Nada pudo, a decir verdad, con la mejor de las batallas que se recuerdan desde hace años por estos lares. La lluvia, que castigó la noche previa, se convirtió en revulsivo para el desarrollo de la contienda porque descargó en medio del bochorno y permitió que, a diferencia de años en los que el cansancio minó su asistencia, buena parte del ejército jarrero pudiese descansar en sus hogares confiando en el paso de la borrasca. La niebla no planteó mayor inconveniente que el estético (preciosa desde lejos en medio de los claros) y el visual (la lucha se afrontó en principio en un clima más espeso). Y los jóvenes se convirtieron, sorprendentemente, en el segmento más numeroso de un ejército que acabó movilizando a más de 3.000 efectivos, la mayor parte de ellos infantes decididos a emplearse en el cuerpo a cuerpo como si en ello les fuese la vida.
Contienda soñada
Así es como se definió el escenario de una batalla impecable, casi soñada, en la que los contendientes recurrieron a todo tipo de artilugios para destripar sobre las campas de los Riscos de Bilibio, y aún la cresta de su ermita, mejor vino que nunca. De la panza de sulfatadoras, baldes, palanganas, cazos, regaderas, 'tetra briks', pistolas, rifles de feria y, en menor medida que en citas precedentes, botas, partieron litros y litros de caldo que se estrellaron como una sacudida de color sobre los lomos y las cabelleras de los presentes para deshilarcharse, primero, sobre las campas y convertirse, después, en una riada que se precipitó hacia el camino de acceso, avanzando a quienes llegaban al campo de batalla de forma progresiva en qué términos se planteaba la lucha.
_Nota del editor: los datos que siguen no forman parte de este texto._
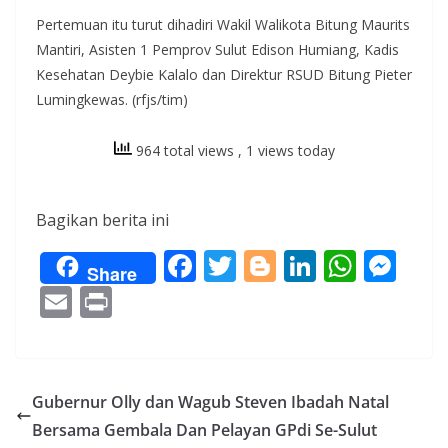
Pertemuan itu turut dihadiri Wakil Walikota Bitung Maurits
Mantiri, Asisten 1 Pemprov Sulut Edison Humiang, Kadis
Kesehatan Deybie Kalalo dan Direktur RSUD Bitung Pieter
Lumingkewas. (rfjs/tim)
964 total views
, 1 views today
Bagikan berita ini
F
T
Bl
Li
W
M
Share
ac
w
o
n
h
e
E
Pr
e
itt
g
k
at
ss
m
in
b
er
g
e
s
e
ai
t
o
er
dI
A
n
l
Gubernur Olly dan Wagub Steven Ibadah Natal
o
n
p
g
Bersama Gembala Dan Pelayan GPdi Se-Sulut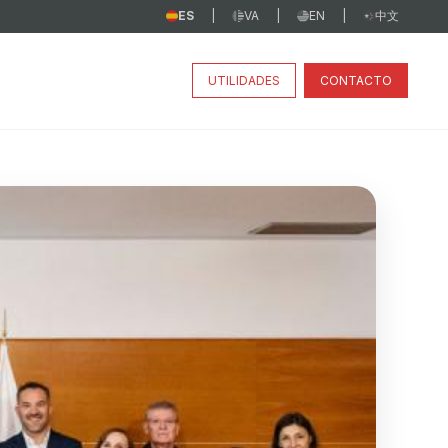
ES
VA
EN
中文
|
|
|
UTILIDADES
CONTACTO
Fue buena y fue, en realidad, larga. Para quienes allí estuvieron para asistir al empujón del norte y la apertura de los cielos, y luego se presentaron en la Plaza de la Paz para recibir honores del gentío, sin duda alguna la mejor de cuantas se han librado en la última década. Mejor por contenido y forma que por cifras y récords estadísticos. Un ejemplo del que esperan aprender para las batallas del vino que, seguramente, están por llegar.
El problema es que la más esperada de las citas de las fiestas de junio esconde, en realidad, el principio del fin; que con las 'vueltas' amenizadas por las charangas y el respaldo del municipio se adivina la quema de la traca. Sirva de consuelo que el verano está al caer. Para mayor gloria.